◆ Текст документа
────────────────────────────────────────

Марина Хатямова - Формы литературной саморефлексии в русской прозе первой трети XX века
Более того, традиционность романной структуры (в центре – биография рядового человека[451]) воспринимается как следование законам русского классического романа, в котором события эмпирической реальности переведены в текст.[452] Текст о герое сопровождается прямыми авторскими вторжениями, оценками и назиданиями в духе толстовских отступлений: «И да воссияет на небе сознания нашего сия пятиконечная звезда!» [С. 45]; «О, дети, берегите и хольте свои яхточки! В них больше всамделишной истины, чем во всех хартиях вольностей!» [С. 72]. Имена Пушкина, Толстого, Достоевского имеют в романе Осоргина абсолютное, сакральное для русской культуры и ментальности значение (Анна Пахомовна профанирует образы Татьяны Лариной и Анны Карениной, бюсты Достоевского и Жанны Д'Арк на камине Тетехиных воплощают соответственно русский и западный психотипы, экстатическое слияние с природой главного героя изображено «языком» пушкинского «Пророка»).

────────────────────────────────────────

Фрагменты из набора данных

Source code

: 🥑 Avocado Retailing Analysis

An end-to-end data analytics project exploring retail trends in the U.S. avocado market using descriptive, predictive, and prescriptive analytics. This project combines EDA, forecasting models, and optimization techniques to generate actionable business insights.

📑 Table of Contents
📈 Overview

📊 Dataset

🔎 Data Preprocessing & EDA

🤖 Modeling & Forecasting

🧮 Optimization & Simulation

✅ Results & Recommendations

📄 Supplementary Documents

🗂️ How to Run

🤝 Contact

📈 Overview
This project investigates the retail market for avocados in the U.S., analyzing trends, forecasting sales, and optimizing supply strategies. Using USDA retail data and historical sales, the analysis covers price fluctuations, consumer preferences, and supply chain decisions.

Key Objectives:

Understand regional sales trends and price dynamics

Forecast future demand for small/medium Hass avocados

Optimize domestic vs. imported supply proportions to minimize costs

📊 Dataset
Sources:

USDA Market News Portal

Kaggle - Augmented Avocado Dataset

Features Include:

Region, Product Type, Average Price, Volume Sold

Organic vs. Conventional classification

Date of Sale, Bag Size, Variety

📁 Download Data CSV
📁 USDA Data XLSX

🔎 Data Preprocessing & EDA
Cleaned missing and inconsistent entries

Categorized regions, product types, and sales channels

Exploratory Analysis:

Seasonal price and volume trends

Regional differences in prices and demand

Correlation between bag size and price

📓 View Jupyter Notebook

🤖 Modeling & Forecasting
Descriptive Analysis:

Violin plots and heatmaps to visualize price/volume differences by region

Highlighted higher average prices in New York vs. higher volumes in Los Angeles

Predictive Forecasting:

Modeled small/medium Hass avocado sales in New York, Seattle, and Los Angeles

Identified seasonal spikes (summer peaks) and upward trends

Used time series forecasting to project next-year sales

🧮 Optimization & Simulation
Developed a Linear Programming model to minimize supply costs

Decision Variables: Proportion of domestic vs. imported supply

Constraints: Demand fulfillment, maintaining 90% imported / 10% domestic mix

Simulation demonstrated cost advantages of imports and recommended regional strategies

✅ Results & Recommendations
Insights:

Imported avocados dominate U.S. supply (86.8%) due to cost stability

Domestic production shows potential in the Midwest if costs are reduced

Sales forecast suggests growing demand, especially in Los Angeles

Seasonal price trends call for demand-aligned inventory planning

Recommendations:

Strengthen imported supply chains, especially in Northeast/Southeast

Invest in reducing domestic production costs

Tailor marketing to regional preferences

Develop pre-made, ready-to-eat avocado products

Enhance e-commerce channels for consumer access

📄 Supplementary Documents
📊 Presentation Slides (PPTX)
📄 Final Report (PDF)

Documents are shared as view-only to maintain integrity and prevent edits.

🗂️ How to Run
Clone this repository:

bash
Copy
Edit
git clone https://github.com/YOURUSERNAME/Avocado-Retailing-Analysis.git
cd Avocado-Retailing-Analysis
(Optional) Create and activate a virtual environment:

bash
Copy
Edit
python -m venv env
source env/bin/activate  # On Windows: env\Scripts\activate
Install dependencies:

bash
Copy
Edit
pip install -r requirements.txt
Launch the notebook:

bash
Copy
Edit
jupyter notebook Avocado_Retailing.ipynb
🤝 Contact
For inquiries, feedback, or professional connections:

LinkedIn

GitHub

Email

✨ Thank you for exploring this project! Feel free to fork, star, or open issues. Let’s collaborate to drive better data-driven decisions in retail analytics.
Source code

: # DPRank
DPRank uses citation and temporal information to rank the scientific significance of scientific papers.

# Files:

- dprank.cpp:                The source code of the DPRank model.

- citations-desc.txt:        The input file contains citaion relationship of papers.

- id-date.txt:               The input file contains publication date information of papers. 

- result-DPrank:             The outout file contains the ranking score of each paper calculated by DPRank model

────────────────────────────────────────

◆ Задание
Перечислите всех писателей, чьи фамилии встречаются в тексте о литературной саморефлексии в русской прозе, кроме автора самой работы.

◆ Готовое решение
Пушкин, Толстой, Достоевский, Осоргин.